Depois de alguns minutos, Levante regressa para um último abraço geral de despedida. Ouve as histórias de quem se mudou para Portugal, é curiosa e interessada. Os mais corajosos, especialmente os homens, convidam-na para ir ao Lux, o que ela recusa educadamente. Priscilla mostra-lhe as belas fotos tiradas.

Após a atuação esgotada de Madrid, o concerto de Lisboa é certamente mais íntimo. Levante não se importa muito: leva-se a sério e parece divertir-se. A banda que a acompanha fez o seu dever sem excessos e protagonismos, mas com uma boa presença cénica. Bons profissionais.

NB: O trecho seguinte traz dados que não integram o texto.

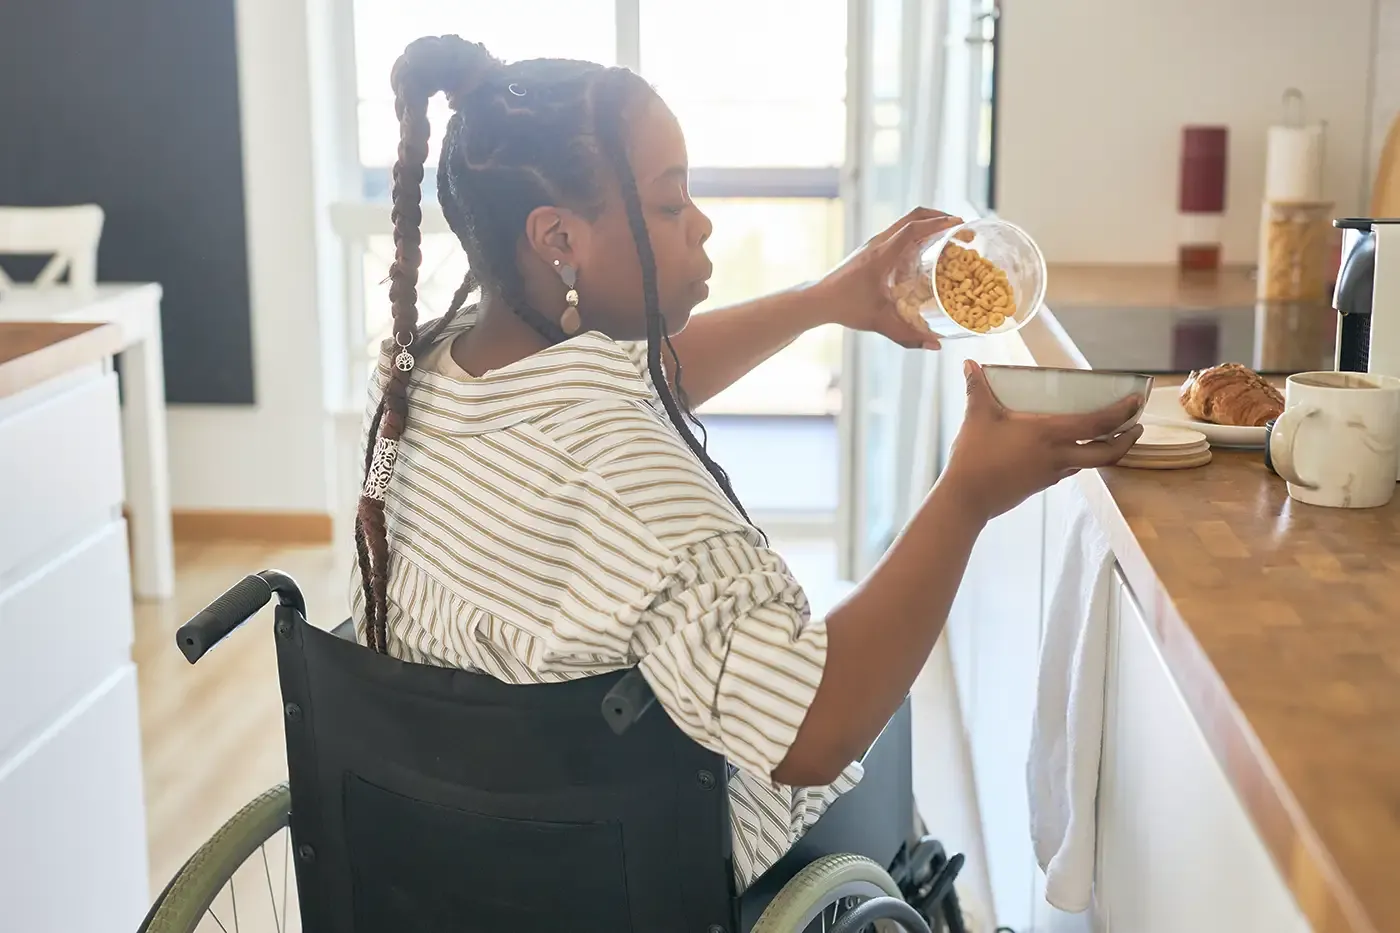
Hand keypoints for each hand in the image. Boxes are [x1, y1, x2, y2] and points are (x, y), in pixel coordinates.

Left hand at [810, 207, 963, 349]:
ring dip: (927, 223)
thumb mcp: (879, 322)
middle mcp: (878, 243)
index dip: (939, 223)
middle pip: (913, 216)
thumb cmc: (846, 308)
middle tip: (959, 227)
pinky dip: (915, 233)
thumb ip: (908, 336)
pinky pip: (898, 232)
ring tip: (947, 235)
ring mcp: (873, 243)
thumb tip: (935, 346)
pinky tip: (925, 250)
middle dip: (939, 217)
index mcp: (882, 255)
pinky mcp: (870, 249)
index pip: (914, 228)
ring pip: (905, 222)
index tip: (959, 225)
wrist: (818, 300)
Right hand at [942, 360, 1143, 521]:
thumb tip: (969, 364)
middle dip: (1126, 440)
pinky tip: (1068, 451)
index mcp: (1049, 434)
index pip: (1097, 424)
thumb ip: (977, 388)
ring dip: (1105, 450)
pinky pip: (1070, 470)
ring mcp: (1052, 473)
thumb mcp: (977, 417)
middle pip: (1107, 453)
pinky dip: (1079, 459)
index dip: (1121, 412)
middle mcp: (1058, 455)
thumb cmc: (975, 456)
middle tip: (1135, 426)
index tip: (1136, 401)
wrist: (968, 497)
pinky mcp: (1042, 484)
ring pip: (1091, 464)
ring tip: (1108, 436)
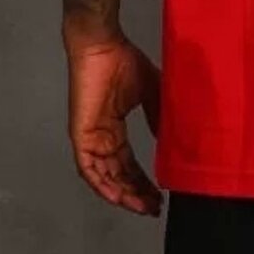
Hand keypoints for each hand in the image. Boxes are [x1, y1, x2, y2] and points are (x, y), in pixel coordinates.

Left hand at [65, 32, 162, 215]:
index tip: (160, 195)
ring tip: (143, 207)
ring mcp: (89, 138)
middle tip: (154, 208)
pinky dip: (102, 185)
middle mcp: (101, 138)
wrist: (102, 45)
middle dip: (136, 194)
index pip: (128, 164)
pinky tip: (119, 198)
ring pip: (104, 177)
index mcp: (114, 129)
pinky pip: (88, 168)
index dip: (143, 182)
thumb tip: (172, 140)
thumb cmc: (123, 60)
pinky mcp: (81, 135)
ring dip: (123, 194)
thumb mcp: (151, 93)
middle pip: (118, 175)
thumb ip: (158, 117)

Apesar de alguma dificuldade em sentir minha a música e letras de Levante, devo reconhecer na artista siciliana uma certa delicadeza em tocar algumas cordas emocionais mais íntimas. Isto verificou-se na relação com o público, o que foi um ponto a favor para o sucesso do concerto. Na setlist de 21 músicas, faltou, provavelmente, a mais bonita “Finché morte non ci separi”, mas podemos ficar satisfeitos.

Ainda existem alguns concertos europeus antes da intensa digressão italiana, mas esperamos que a paixão que vimos na Paradise Garage acompanhe Levante e lhe traga boa sorte. Boa sorte, ragazza!